Elise encarou diretamente a funcionária do hotel. Provavelmente ela sabia exatamente o que tinha acontecido.
“Onde está o homem que me trouxe aqui ontem à noite?”
“O senhor Nielsen saiu cedo esta manhã”, respondeu a funcionária, educadamente. “Ele pediu que preparássemos o café da manhã para a senhora. Assim que se arrumar, pode aproveitar na sala de refeições.”
As pupilas de Elise se contraíram. Sua voz tremeu. “Q-Quem você disse?”
A funcionária manteve o sorriso cortês e completou: “Ah, certo. O senhor Nielsen também deixou isto para a senhora.” Estendeu um envelope lacrado.
Elise o pegou, ainda confusa. “Obrigada.”
Assim que a funcionária saiu, ela rasgou o envelope. Dentro havia um cheque no valor de meio milhão. Seus olhos se fixaram na assinatura inconfundível. Era de Jim. Não havia como se enganar.
Ela ficou olhando para o nome dele e para o valor absurdo escrito no cheque, sentindo a mente girar.
Um pequeno bilhete escorregou de dentro, ela nem tinha notado antes. Com os dedos trêmulos, o abriu. A caligrafia era claramente dele. ‘Pegue este cheque. Use para ter uma vida melhor. E nunca mais volte a trabalhar naqueles clubes.’
O coração de Elise se embaralhou. Ao encarar aquela letra familiar, não sabia se sentia alívio, raiva ou gratidão.
Ela apertou o cheque nas mãos, que tremiam. Será que ele realmente pensava que ela era apenas uma acompanhante?
Um gosto amargo subiu pela garganta. Pelo que ele tinha visto na noite anterior, não podia culpá-lo. Ela de fato estava entretendo clientes.

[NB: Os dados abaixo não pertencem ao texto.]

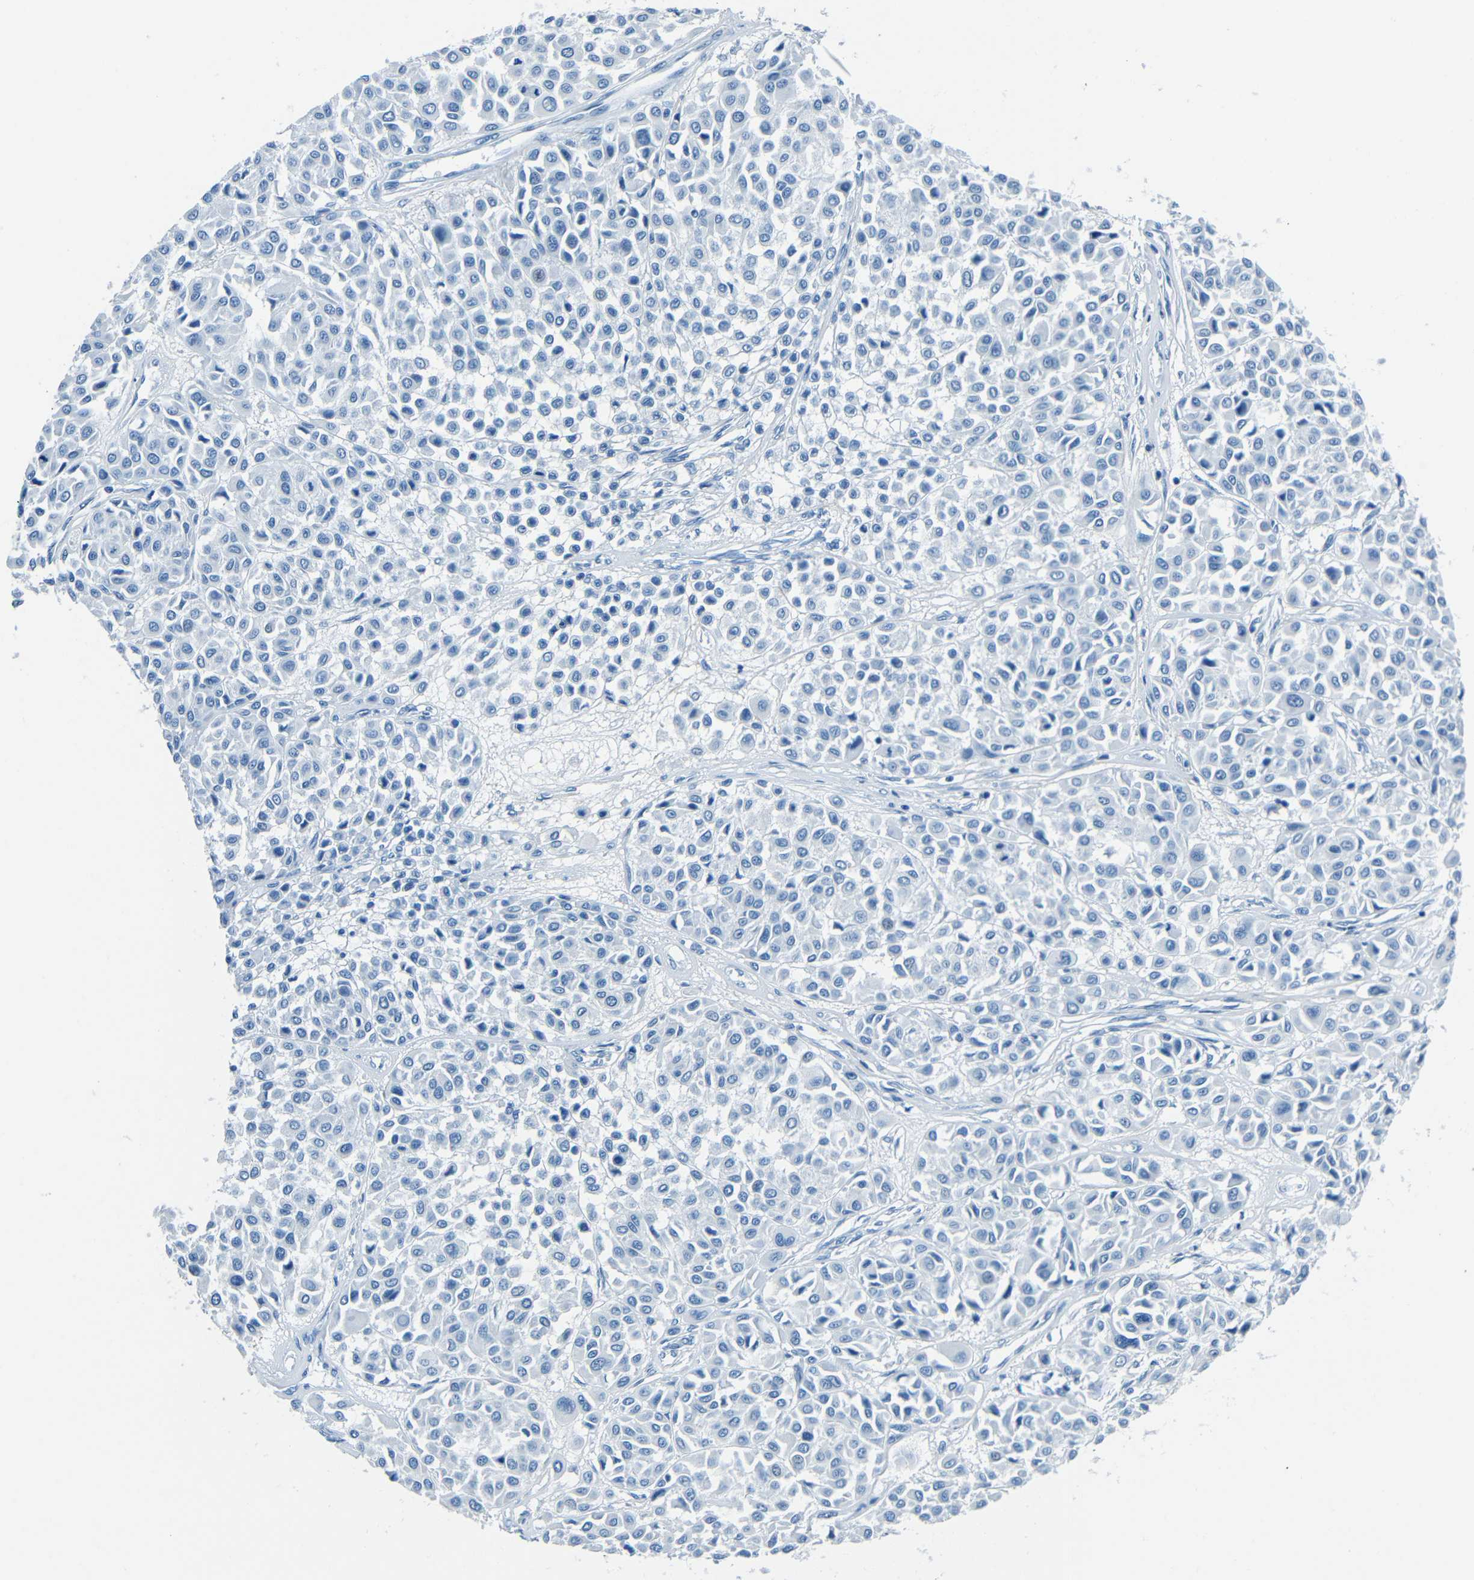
{"staining": {"intensity": "negative", "quantity": "none", "location": "none"}, "tissue": "melanoma", "cell_type": "Tumor cells", "image_type": "cancer", "snomed": [{"axis": "morphology", "description": "Malignant melanoma, Metastatic site"}, {"axis": "topography", "description": "Soft tissue"}], "caption": "Tumor cells are negative for protein expression in human melanoma.", "gene": "FBN2", "patient": {"sex": "male", "age": 41}}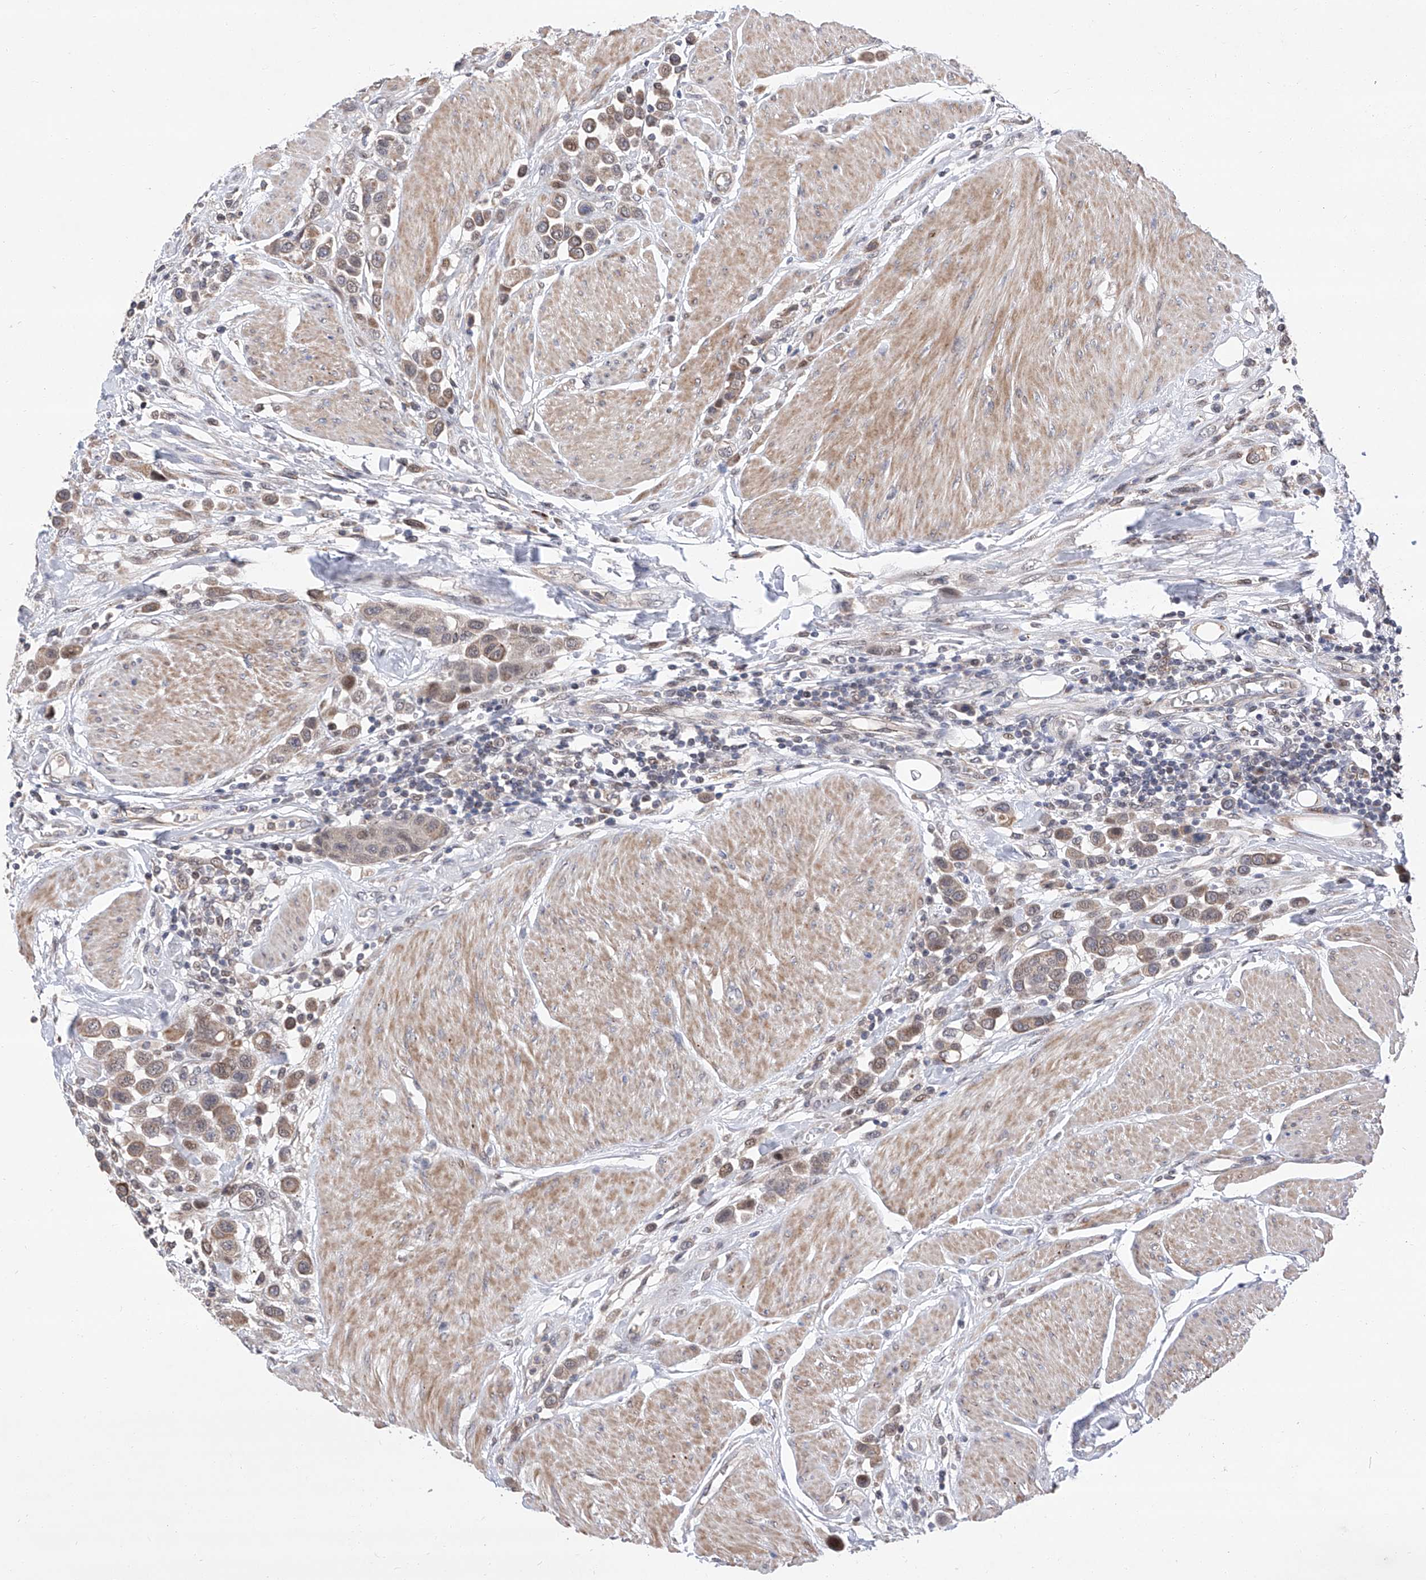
{"staining": {"intensity": "weak", "quantity": "25%-75%", "location": "cytoplasmic/membranous"}, "tissue": "urothelial cancer", "cell_type": "Tumor cells", "image_type": "cancer", "snomed": [{"axis": "morphology", "description": "Urothelial carcinoma, High grade"}, {"axis": "topography", "description": "Urinary bladder"}], "caption": "A brown stain labels weak cytoplasmic/membranous positivity of a protein in human urothelial cancer tumor cells.", "gene": "FARP2", "patient": {"sex": "male", "age": 50}}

Ainda assim, guardou o cheque. O orgulho estava ferido, mas as contas médicas da filha não se pagariam sozinhas.
...
Jessica abriu os olhos e se viu na cama de Charles.
Virou a cabeça rapidamente, ele não estava ao lado. Sentou-se num pulo.
Na noite anterior, ela tinha ajudado Charles a voltar para o apartamento. Ele estava um peso morto, e quando conseguiu arrastá-lo até o sofá, já estava exausta. Os dois acabaram caindo ali.
Ela pensou em deixá-lo ali e ir embora, mas ele parecia tão desconfortável, com a testa franzida, que seu coração amoleceu.
Foi até a cozinha, preparou um chá com limão e o alimentou. Pelo menos assim ele enfrentaria melhor a ressaca.
Não havia como levá-lo para a cama, então pegou um cobertor, decidida a deixá-lo no sofá mesmo.
Mas, assim que o cobriu, ele a puxou de repente, e ela caiu em seus braços. Sem tempo de reagir, ele se virou e a prendeu entre seu corpo e as almofadas.
Metade do peso dele estava sobre ela, e ele a segurava como se fosse um travesseiro. Não conseguiu se mover, muito menos escapar.
Tentou empurrá-lo algumas vezes, mas ele estava inconsciente e incrivelmente forte. No fim, desistiu, pensando em descansar um pouco e tentar de novo.
Será que estava mesmo tão cansada? O pensamento a deixou inquieta. Ainda bem que ele não tentou nada.